“说来话长。”
“这回不会又是要救助哪个失势的夫人吧?”
不管她问什么,司马季月统统回答她一个百搭句。她恼怒了,气势汹汹的责问:“什么说来话长!你又没出家,来来回回的念什么经?你这脑袋是进水了还是被门缝夹过了?”说着发狠,一脚踢向他,却被他轻巧避开,笑嘻嘻的回道:“差些被驴踢了。”又避开她更加愤怒的另外一脚,仍旧是嬉皮笑脸的道:“注意分寸,众目睽睽的,请千万要注意!”
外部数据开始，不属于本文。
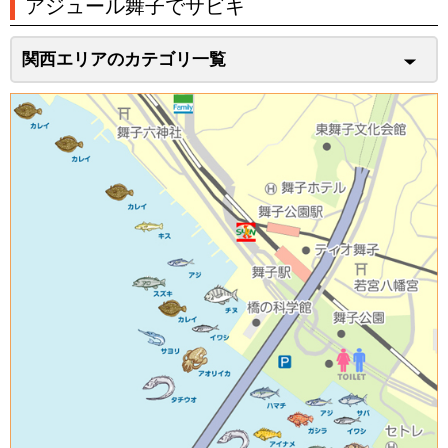
アジュール舞子でサビキ
関西エリアのカテゴリ一覧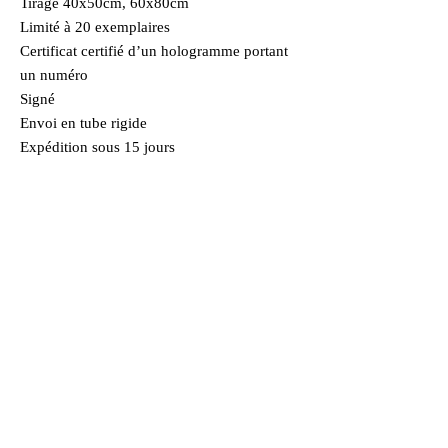
Tirage 40x50cm, 60x80cm
Limité à 20 exemplaires
Certificat certifié d’un hologramme portant
un numéro
Signé
Envoi en tube rigide
Expédition sous 15 jours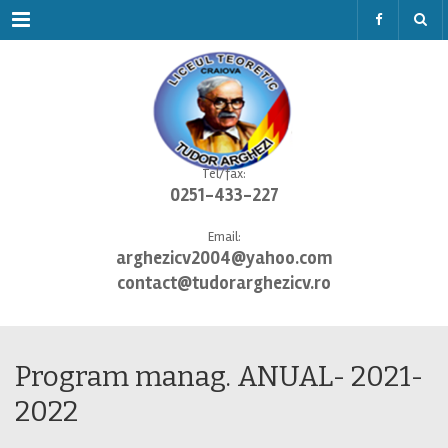
Menu
Tel/fax:
0251-433-227
Email:
arghezicv2004@yahoo.com
contact@tudorarghezicv.ro
Program manag. ANUAL- 2021-
2022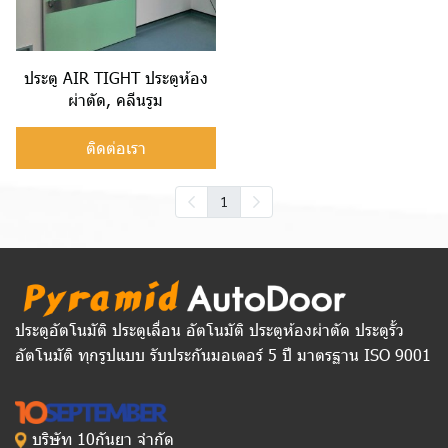
ประตู AIR TIGHT ประตูห้อง
ผ่าตัด, คลีนรูม
ติดต่อเรา
1
ประตูอัตโนมัติ ประตูเลื่อน อัตโนมัติ ประตูห้องผ่าตัด ประตูรั้ว
อัตโนมัติ ทุกรูปแบบ รับประกันมอเตอร์ 5 ปี มาตรฐาน ISO 9001
บริษัท 10กันยา จำกัด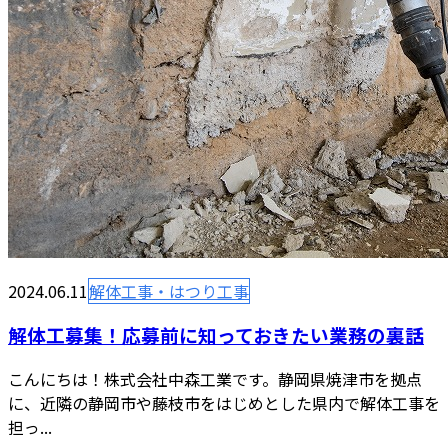
2024.06.11
解体工事・はつり工事
解体工募集！応募前に知っておきたい業務の裏話
こんにちは！株式会社中森工業です。静岡県焼津市を拠点
に、近隣の静岡市や藤枝市をはじめとした県内で解体工事を
担っ...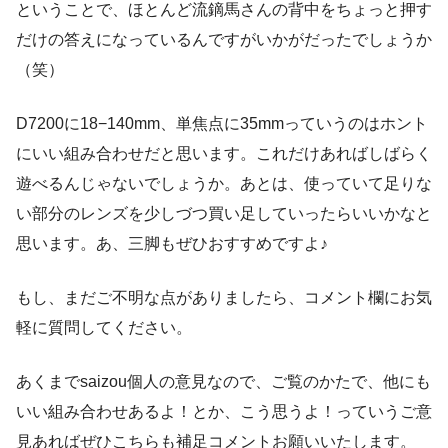
ということで、ほとんど流鏑馬さんの背中をちょっと押す
だけの答えになっているんですがいかがだったでしょうか
（笑）
D7200に18−140mm、単焦点に35mmっていうのはホント
にいい組み合わせだと思います。これだけあればしばらく
遊べるんじゃないでしょうか。あとは、使っていて足りな
い部分のレンズを少しづつ買い足していったらいいかなと
思います。あ、三脚もぜひおすすめですよ♪
もし、まだご不明な点がありましたら、コメント欄にお気
軽に質問してください。
あくまでsaizou個人の意見なので、ご覧のかたで、他にも
いい組み合わせあるよ！とか、こう思うよ！っていうご意
見あればぜひこちらも補足コメントお願いいたします。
她愤然道:“我看要注意的是你,不是要大变活人吗?众目睽睽的,怎么跳起舞来了?”
司马季月答道:“当然是有文章的,你是义忠勇夫人,身份不同于一般,自然不能够与其他人一样。”
她正要发作,忽见他从袖中抽出一块特大块红绸,麻利的做出一个圆筒状将二人围住,伸手揽住她的腰,命令道:“跳上去!”说着,二人便跃上了大梁。
这在观众眼中,这二人便是凭空消失不见了,地上仅仅余下一块软塌塌的红绸,顿时爆出一阵唏嘘声。与此热闹场景形成鲜明对比的是,高台之上,嬴政面无表情的端坐在那里。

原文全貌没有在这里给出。